Hummus has become quite popular and is available in most markets. Take the time to look at the nutrition labels of premixed dips. What you think is a healthy option can easily be fattened up with lots of oil and spiced with salt.
Some brands even add potassium sorbate, a preservative used to prevent mold growth. Potassium sorbate is a toxic agent that damages DNA molecules in genes, causing mutations, and tumors, and because it is mutagenic it’s capable of increasing the mutation rate, according to a 2010 human study. Potassium sorbate is nasty stuff and best to avoid.
In order to gain all the health benefits we recommend a serving size of ½ to 1 cup of hummus. The nutrition labels for the following brands of traditional, classic hummus consider a serving size as 28 grams or 2 tablespoons. In order to develop the chart below I multiplied a 2 tablespoon serving size by 4, since there are 8 tablespoons in a ½ cup. Nutrition fact labels for all these products are available on line, links provided under Additional Resources.
From a nutrition perspective let's see how these popular brands of hummus compare to my homemade hummus.
- The big shocker is sodium levels with the highest amount of 680 mg in ½ cup serving of Athenos compared to 10 mg in my recipe.
- Even if you had the recommended serving size of 28 grams for Athenos, (which is about a single ounce. Come on let's face it, you're gonna eat more than that!) you will still be ingesting 170 mg of sodium.
- Even the fat amount is no surprise with 11 grams versus the average amount of fat at 17 grams. My recipe's fat is sourced solely from the beans and sesame seeds.
- There's no preservatives in my recipe. There's that nasty potassium sorbate in three brands: Cedar's, Sabra and Otria.
- My homemade recipe also leads in protein content weighing in at 9 grams.
By mixing up my own hummus I can control the amount of fat and salt. Don't have to worry about added preservatives. And the fresh lemon juice and fresh garlic are the extra kick needed to delight the tastebuds.
Carrie's Classic Homemade Hummus
To make this as easy as possible I use already cooked garbanzo beans available in small boxes. You can easily multiply the ingredient amounts for larger batches. Enjoy this high fiber, high protein, low sodium dip for a snack or with a meal. See my suggestions for how to increase your healthy food consumption. Experiment with the garlic and lemon juice ratios to suit your taste. Sprinkle with ground cumin, paprika, ground pepper. Garnish with roasted red peppers.
- 13.4 oz. box of no salt added garbanzo beans
- 3 Tablespoons no salt added tahini
- 1 small garlic clove, outer peel removed
- 2 Tablespoons fresh lemon juice
- Add all the above ingredients into a high speed blender.
- Do not drain liquid. This will aid in blending.
- Blend until creamy.
- If needed, add a small amount water to thin the mixture.

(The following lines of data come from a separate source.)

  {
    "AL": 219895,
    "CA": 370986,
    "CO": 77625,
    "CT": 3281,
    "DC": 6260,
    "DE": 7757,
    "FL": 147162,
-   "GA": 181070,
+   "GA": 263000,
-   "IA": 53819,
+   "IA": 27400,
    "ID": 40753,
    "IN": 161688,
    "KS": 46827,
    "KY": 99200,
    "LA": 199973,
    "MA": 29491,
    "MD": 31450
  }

Yield: 3 servingsPrep Time: 00 hrs. 05 mins.
Total time: 5 mins.
- Calories: 200
- Fat: 11 g
- Sodium: 10 mg
- Dietaryfiber: 7 g
- Protein: 9 gs
Once you've got the hummus mixed together there's more ways to further increase your healthy food consumption.
- Serve it as a dip with cut up fresh carrots, celery and cucumbers.

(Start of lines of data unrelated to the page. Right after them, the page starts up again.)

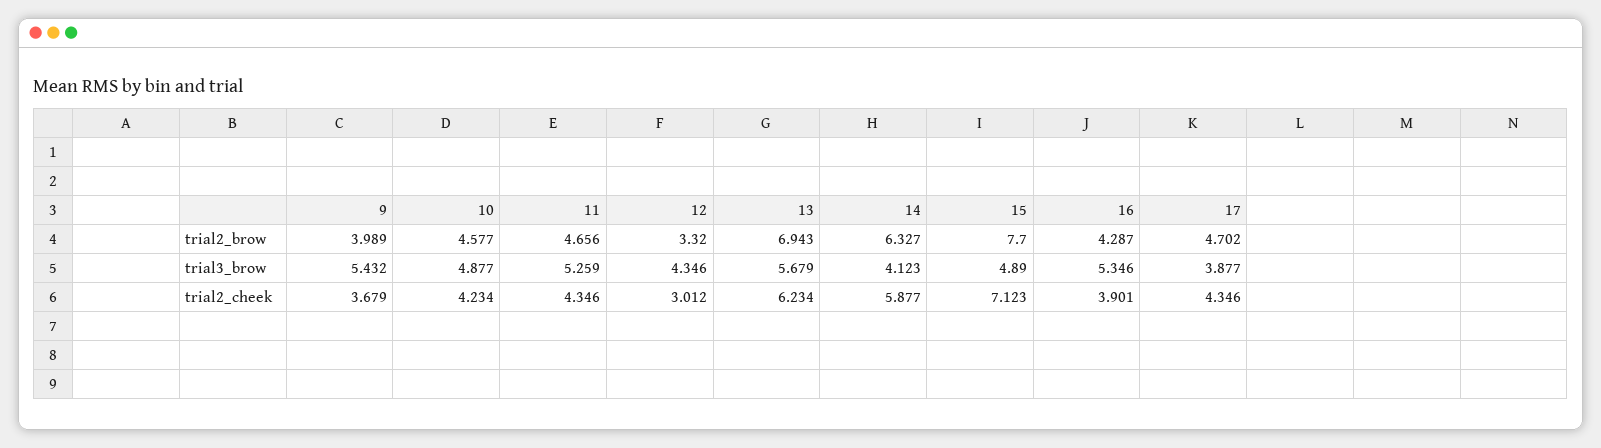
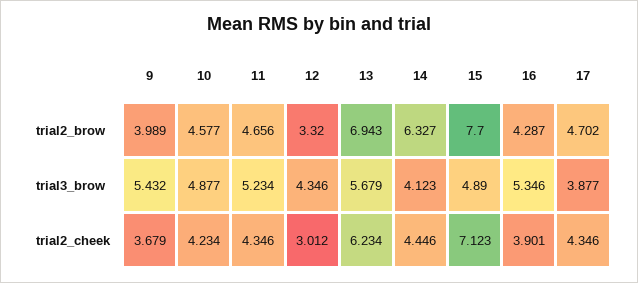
  {
    "9": {
      "trial2_brow": 3.989,
      "trial3_brow": 5.432,
      "trial2_cheek": 3.679
    },
    "10": {
      "trial2_brow": 4.577,
      "trial3_brow": 4.877,
      "trial2_cheek": 4.234
    },
    "11": {
      "trial2_brow": 4.656,
-     "trial3_brow": 5.259,
+     "trial3_brow": 5.234,
      "trial2_cheek": 4.346
    },
    "12": {
      "trial2_brow": 3.32,
      "trial3_brow": 4.346,
      "trial2_cheek": 3.012
    },
    "13": {
      "trial2_brow": 6.943,
      "trial3_brow": 5.679,
      "trial2_cheek": 6.234
    },
    "14": {
      "trial2_brow": 6.327,
      "trial3_brow": 4.123,
-     "trial2_cheek": 5.877
+     "trial2_cheek": 4.446
    },
    "15": {
      "trial2_brow": 7.7,
      "trial3_brow": 4.89,
      "trial2_cheek": 7.123
    },
    "16": {
      "trial2_brow": 4.287,
      "trial3_brow": 5.346,
      "trial2_cheek": 3.901
    },
    "17": {
      "trial2_brow": 4.702,
      "trial3_brow": 3.877,
      "trial2_cheek": 4.346
    }
  }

- Use as a creamy salad dressing. Thin it down with a bit of water if it's too thick for you.
- Serve over steamed cruciferous vegetables such as broccoli and cauliflower.
- Serve over steamed phytonutrient rich greens such as spinach, kale or chard.

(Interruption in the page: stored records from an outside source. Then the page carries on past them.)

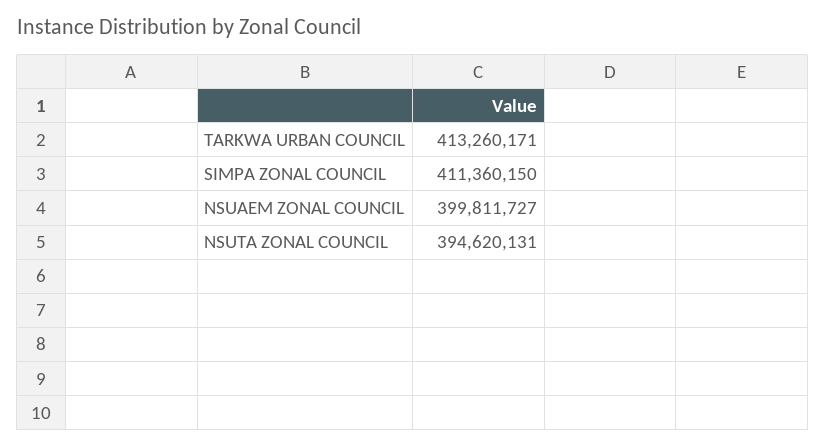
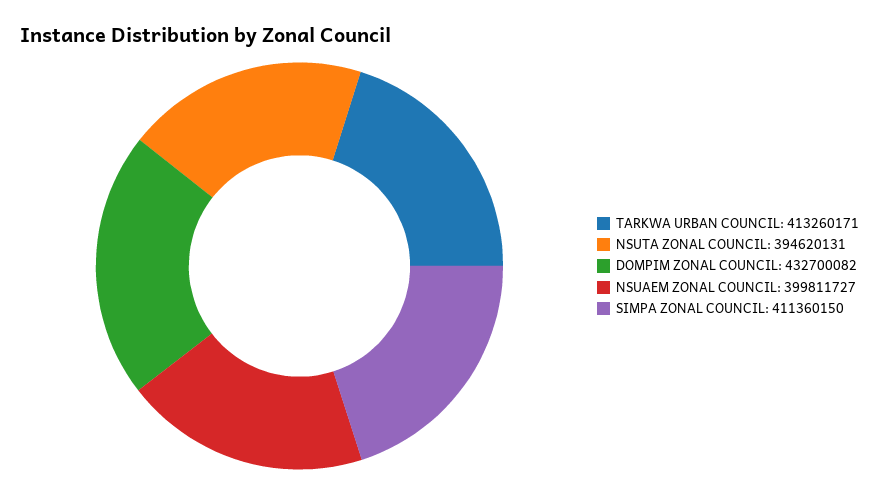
  {
    "TARKWA URBAN COUNCIL": 413260171,
    "SIMPA ZONAL COUNCIL": 411360150,
    "NSUAEM ZONAL COUNCIL": 399811727,
-   "NSUTA ZONAL COUNCIL": 394620131
+   "NSUTA ZONAL COUNCIL": 394620131,
+   "DOMPIM ZONAL COUNCIL": 432700082
  }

- Stuff a whole wheat pita with hummus, sliced tomatoes, onion, cucumber and lettuce.
- Spread hummus on a split whole grain english muffin. Add some sprouts. Top with thick beefsteak tomato slices. Sprinkle on fresh ground pepper.
- If gluten sensitive, replace whole wheat with wholesome low sodium gluten free alternatives.
- Make it daily habit to include beans/legumes in your daily diet. Your belly and your heart will thank you for treating it with nutrient rich foods.
- Mix up Carrie's Classic Homemade Hummus for the best nutritional profile.
- Always read the nutrition fact label. You may be surprised by what you learn.